[What is being asked] Write the records below out again exactly as given, with no images.

[Supplied material]
- - - - -

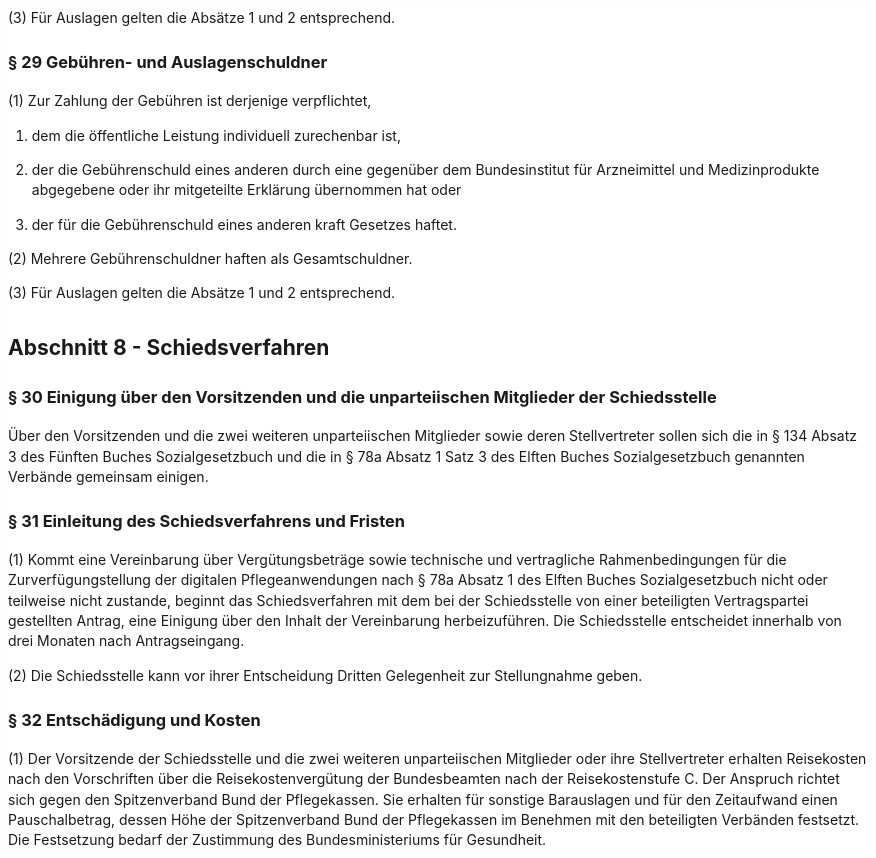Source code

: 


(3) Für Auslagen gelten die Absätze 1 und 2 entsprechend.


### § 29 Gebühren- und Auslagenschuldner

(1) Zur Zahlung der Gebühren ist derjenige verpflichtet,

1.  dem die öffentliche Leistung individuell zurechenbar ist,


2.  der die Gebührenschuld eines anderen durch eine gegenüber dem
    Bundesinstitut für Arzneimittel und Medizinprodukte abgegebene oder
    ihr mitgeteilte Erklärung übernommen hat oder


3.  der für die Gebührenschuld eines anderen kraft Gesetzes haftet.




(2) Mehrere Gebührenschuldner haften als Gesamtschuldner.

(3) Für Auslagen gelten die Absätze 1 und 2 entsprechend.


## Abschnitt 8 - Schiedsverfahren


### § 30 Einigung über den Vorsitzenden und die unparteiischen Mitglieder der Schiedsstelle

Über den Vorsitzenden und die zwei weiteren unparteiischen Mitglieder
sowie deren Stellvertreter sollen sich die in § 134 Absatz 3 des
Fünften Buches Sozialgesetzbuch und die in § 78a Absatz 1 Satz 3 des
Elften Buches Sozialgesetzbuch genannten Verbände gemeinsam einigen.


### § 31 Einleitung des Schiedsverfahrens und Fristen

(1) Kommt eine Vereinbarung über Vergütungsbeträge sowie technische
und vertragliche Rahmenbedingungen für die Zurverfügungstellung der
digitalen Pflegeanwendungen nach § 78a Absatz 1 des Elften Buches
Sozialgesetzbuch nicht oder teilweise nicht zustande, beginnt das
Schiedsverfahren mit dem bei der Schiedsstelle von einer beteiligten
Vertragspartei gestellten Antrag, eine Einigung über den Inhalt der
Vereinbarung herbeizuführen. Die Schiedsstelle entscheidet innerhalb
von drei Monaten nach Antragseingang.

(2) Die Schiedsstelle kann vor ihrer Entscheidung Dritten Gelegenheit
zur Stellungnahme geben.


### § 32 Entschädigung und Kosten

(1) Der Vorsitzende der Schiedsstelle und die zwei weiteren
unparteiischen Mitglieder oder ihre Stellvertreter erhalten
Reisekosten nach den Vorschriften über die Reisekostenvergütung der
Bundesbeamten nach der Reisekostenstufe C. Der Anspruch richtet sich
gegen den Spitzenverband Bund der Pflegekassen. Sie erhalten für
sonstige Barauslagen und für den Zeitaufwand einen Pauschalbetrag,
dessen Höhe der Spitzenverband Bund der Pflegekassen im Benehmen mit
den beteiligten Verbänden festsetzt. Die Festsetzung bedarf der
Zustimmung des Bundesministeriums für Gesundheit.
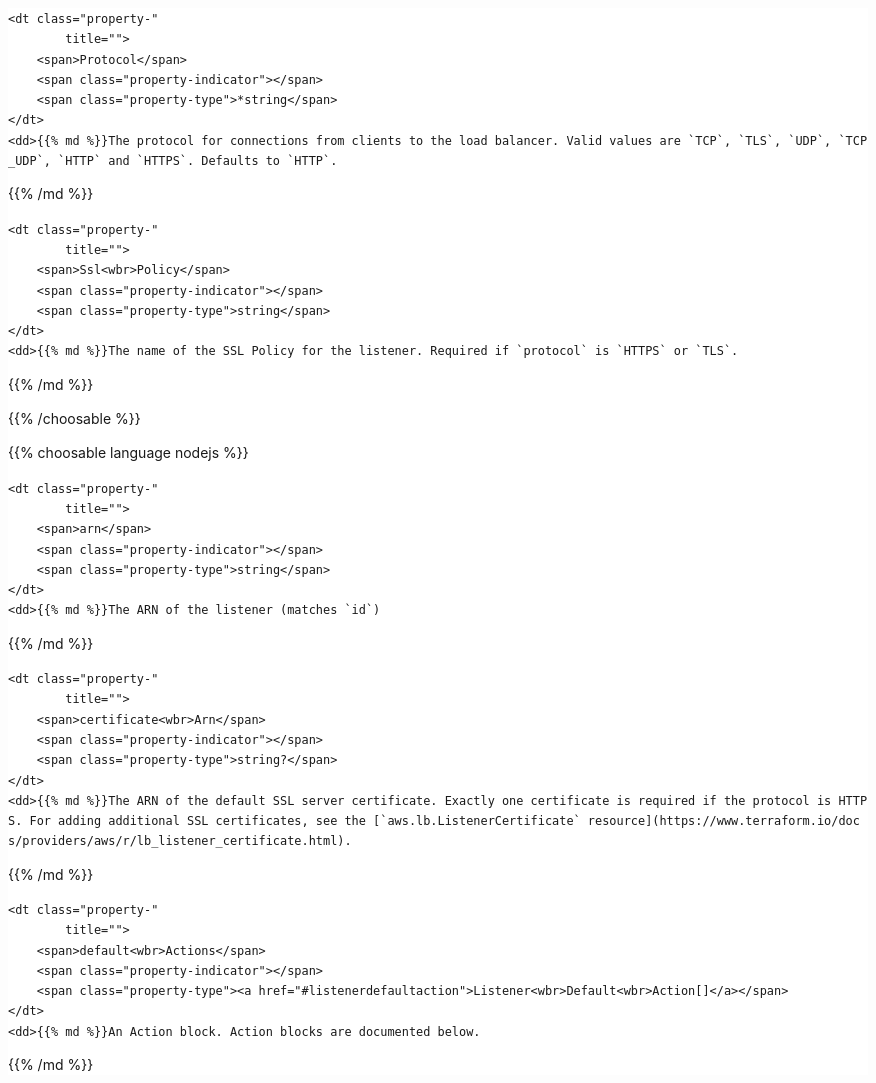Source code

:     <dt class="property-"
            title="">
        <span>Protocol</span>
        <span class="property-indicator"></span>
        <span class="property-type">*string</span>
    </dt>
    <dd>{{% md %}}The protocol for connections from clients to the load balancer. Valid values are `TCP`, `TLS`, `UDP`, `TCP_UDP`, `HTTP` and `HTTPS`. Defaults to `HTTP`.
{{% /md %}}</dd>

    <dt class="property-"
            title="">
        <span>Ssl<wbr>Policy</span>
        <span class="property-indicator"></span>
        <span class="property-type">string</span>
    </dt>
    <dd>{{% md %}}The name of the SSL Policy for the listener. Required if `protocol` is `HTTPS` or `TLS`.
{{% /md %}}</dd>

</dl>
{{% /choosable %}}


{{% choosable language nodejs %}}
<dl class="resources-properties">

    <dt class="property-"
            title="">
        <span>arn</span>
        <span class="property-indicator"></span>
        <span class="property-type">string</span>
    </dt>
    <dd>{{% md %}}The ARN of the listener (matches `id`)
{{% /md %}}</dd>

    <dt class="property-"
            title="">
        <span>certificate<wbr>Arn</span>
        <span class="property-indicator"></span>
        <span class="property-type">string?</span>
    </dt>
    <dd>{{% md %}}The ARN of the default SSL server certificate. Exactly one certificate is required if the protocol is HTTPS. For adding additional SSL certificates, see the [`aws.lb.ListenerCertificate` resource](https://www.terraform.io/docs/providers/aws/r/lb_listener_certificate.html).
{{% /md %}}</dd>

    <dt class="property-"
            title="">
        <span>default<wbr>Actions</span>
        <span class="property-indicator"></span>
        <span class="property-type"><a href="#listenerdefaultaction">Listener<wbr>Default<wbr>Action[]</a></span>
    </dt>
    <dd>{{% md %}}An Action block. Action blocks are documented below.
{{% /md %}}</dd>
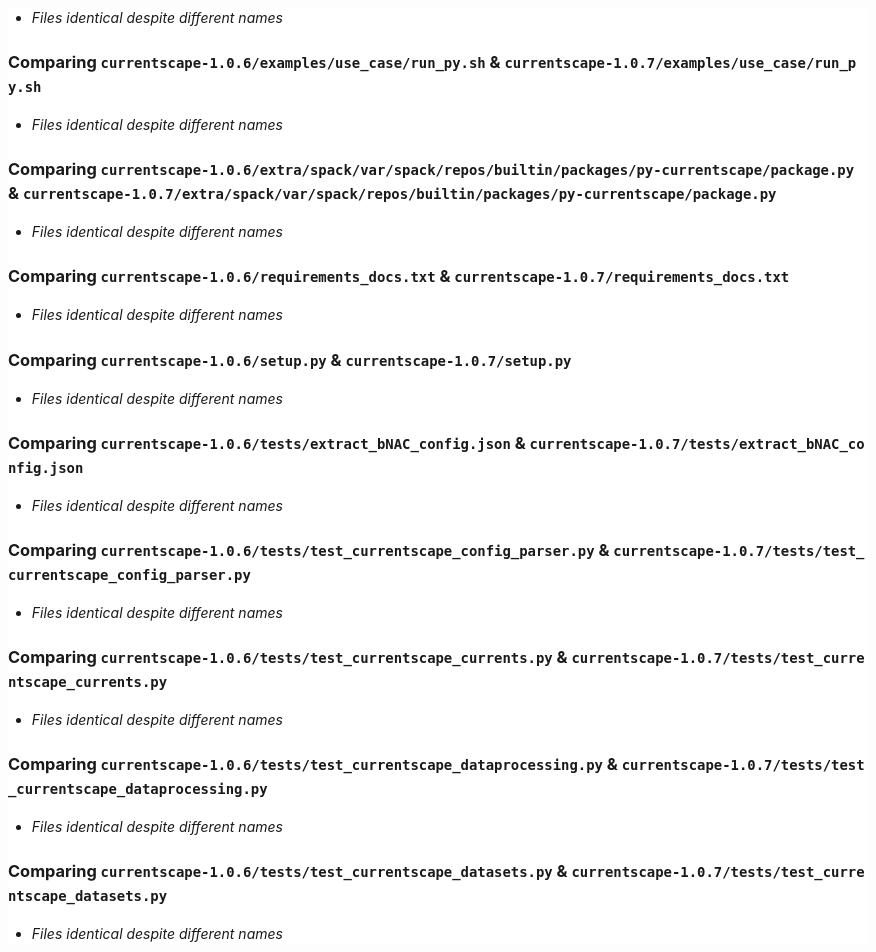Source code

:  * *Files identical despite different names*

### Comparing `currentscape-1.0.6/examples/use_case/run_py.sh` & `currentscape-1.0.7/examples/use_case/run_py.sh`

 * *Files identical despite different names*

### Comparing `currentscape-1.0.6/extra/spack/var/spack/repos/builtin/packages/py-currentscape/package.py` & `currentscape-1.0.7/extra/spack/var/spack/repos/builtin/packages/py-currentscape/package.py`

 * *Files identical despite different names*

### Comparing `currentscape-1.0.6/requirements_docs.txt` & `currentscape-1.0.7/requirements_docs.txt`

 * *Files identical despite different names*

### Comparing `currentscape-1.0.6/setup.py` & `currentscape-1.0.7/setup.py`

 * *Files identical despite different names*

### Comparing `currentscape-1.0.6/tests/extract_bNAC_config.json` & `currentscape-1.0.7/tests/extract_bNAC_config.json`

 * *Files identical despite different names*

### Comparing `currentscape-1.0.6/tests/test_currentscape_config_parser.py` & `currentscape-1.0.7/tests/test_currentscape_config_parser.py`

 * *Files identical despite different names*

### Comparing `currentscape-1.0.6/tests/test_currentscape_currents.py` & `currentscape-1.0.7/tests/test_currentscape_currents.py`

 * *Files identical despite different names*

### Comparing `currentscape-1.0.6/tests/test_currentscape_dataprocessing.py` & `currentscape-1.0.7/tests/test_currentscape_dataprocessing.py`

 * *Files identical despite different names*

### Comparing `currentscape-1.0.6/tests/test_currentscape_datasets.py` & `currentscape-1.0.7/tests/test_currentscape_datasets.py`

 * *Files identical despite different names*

- - - - -

[Written answer]
Source code

: 


(3) Für Auslagen gelten die Absätze 1 und 2 entsprechend.


### § 29 Gebühren- und Auslagenschuldner

(1) Zur Zahlung der Gebühren ist derjenige verpflichtet,

1.  dem die öffentliche Leistung individuell zurechenbar ist,


2.  der die Gebührenschuld eines anderen durch eine gegenüber dem
    Bundesinstitut für Arzneimittel und Medizinprodukte abgegebene oder
    ihr mitgeteilte Erklärung übernommen hat oder


3.  der für die Gebührenschuld eines anderen kraft Gesetzes haftet.




(2) Mehrere Gebührenschuldner haften als Gesamtschuldner.

(3) Für Auslagen gelten die Absätze 1 und 2 entsprechend.


## Abschnitt 8 - Schiedsverfahren


### § 30 Einigung über den Vorsitzenden und die unparteiischen Mitglieder der Schiedsstelle

Über den Vorsitzenden und die zwei weiteren unparteiischen Mitglieder
sowie deren Stellvertreter sollen sich die in § 134 Absatz 3 des
Fünften Buches Sozialgesetzbuch und die in § 78a Absatz 1 Satz 3 des
Elften Buches Sozialgesetzbuch genannten Verbände gemeinsam einigen.


### § 31 Einleitung des Schiedsverfahrens und Fristen

(1) Kommt eine Vereinbarung über Vergütungsbeträge sowie technische
und vertragliche Rahmenbedingungen für die Zurverfügungstellung der
digitalen Pflegeanwendungen nach § 78a Absatz 1 des Elften Buches
Sozialgesetzbuch nicht oder teilweise nicht zustande, beginnt das
Schiedsverfahren mit dem bei der Schiedsstelle von einer beteiligten
Vertragspartei gestellten Antrag, eine Einigung über den Inhalt der
Vereinbarung herbeizuführen. Die Schiedsstelle entscheidet innerhalb
von drei Monaten nach Antragseingang.

(2) Die Schiedsstelle kann vor ihrer Entscheidung Dritten Gelegenheit
zur Stellungnahme geben.


### § 32 Entschädigung und Kosten

(1) Der Vorsitzende der Schiedsstelle und die zwei weiteren
unparteiischen Mitglieder oder ihre Stellvertreter erhalten
Reisekosten nach den Vorschriften über die Reisekostenvergütung der
Bundesbeamten nach der Reisekostenstufe C. Der Anspruch richtet sich
gegen den Spitzenverband Bund der Pflegekassen. Sie erhalten für
sonstige Barauslagen und für den Zeitaufwand einen Pauschalbetrag,
dessen Höhe der Spitzenverband Bund der Pflegekassen im Benehmen mit
den beteiligten Verbänden festsetzt. Die Festsetzung bedarf der
Zustimmung des Bundesministeriums für Gesundheit.
Source code

:     <dt class="property-"
            title="">
        <span>Protocol</span>
        <span class="property-indicator"></span>
        <span class="property-type">*string</span>
    </dt>
    <dd>{{% md %}}The protocol for connections from clients to the load balancer. Valid values are `TCP`, `TLS`, `UDP`, `TCP_UDP`, `HTTP` and `HTTPS`. Defaults to `HTTP`.
{{% /md %}}</dd>

    <dt class="property-"
            title="">
        <span>Ssl<wbr>Policy</span>
        <span class="property-indicator"></span>
        <span class="property-type">string</span>
    </dt>
    <dd>{{% md %}}The name of the SSL Policy for the listener. Required if `protocol` is `HTTPS` or `TLS`.
{{% /md %}}</dd>

</dl>
{{% /choosable %}}


{{% choosable language nodejs %}}
<dl class="resources-properties">

    <dt class="property-"
            title="">
        <span>arn</span>
        <span class="property-indicator"></span>
        <span class="property-type">string</span>
    </dt>
    <dd>{{% md %}}The ARN of the listener (matches `id`)
{{% /md %}}</dd>

    <dt class="property-"
            title="">
        <span>certificate<wbr>Arn</span>
        <span class="property-indicator"></span>
        <span class="property-type">string?</span>
    </dt>
    <dd>{{% md %}}The ARN of the default SSL server certificate. Exactly one certificate is required if the protocol is HTTPS. For adding additional SSL certificates, see the [`aws.lb.ListenerCertificate` resource](https://www.terraform.io/docs/providers/aws/r/lb_listener_certificate.html).
{{% /md %}}</dd>

    <dt class="property-"
            title="">
        <span>default<wbr>Actions</span>
        <span class="property-indicator"></span>
        <span class="property-type"><a href="#listenerdefaultaction">Listener<wbr>Default<wbr>Action[]</a></span>
    </dt>
    <dd>{{% md %}}An Action block. Action blocks are documented below.
{{% /md %}}</dd>
Source code

:  * *Files identical despite different names*

### Comparing `currentscape-1.0.6/examples/use_case/run_py.sh` & `currentscape-1.0.7/examples/use_case/run_py.sh`

 * *Files identical despite different names*

### Comparing `currentscape-1.0.6/extra/spack/var/spack/repos/builtin/packages/py-currentscape/package.py` & `currentscape-1.0.7/extra/spack/var/spack/repos/builtin/packages/py-currentscape/package.py`

 * *Files identical despite different names*

### Comparing `currentscape-1.0.6/requirements_docs.txt` & `currentscape-1.0.7/requirements_docs.txt`

 * *Files identical despite different names*

### Comparing `currentscape-1.0.6/setup.py` & `currentscape-1.0.7/setup.py`

 * *Files identical despite different names*

### Comparing `currentscape-1.0.6/tests/extract_bNAC_config.json` & `currentscape-1.0.7/tests/extract_bNAC_config.json`

 * *Files identical despite different names*

### Comparing `currentscape-1.0.6/tests/test_currentscape_config_parser.py` & `currentscape-1.0.7/tests/test_currentscape_config_parser.py`

 * *Files identical despite different names*

### Comparing `currentscape-1.0.6/tests/test_currentscape_currents.py` & `currentscape-1.0.7/tests/test_currentscape_currents.py`

 * *Files identical despite different names*

### Comparing `currentscape-1.0.6/tests/test_currentscape_dataprocessing.py` & `currentscape-1.0.7/tests/test_currentscape_dataprocessing.py`

 * *Files identical despite different names*

### Comparing `currentscape-1.0.6/tests/test_currentscape_datasets.py` & `currentscape-1.0.7/tests/test_currentscape_datasets.py`

 * *Files identical despite different names*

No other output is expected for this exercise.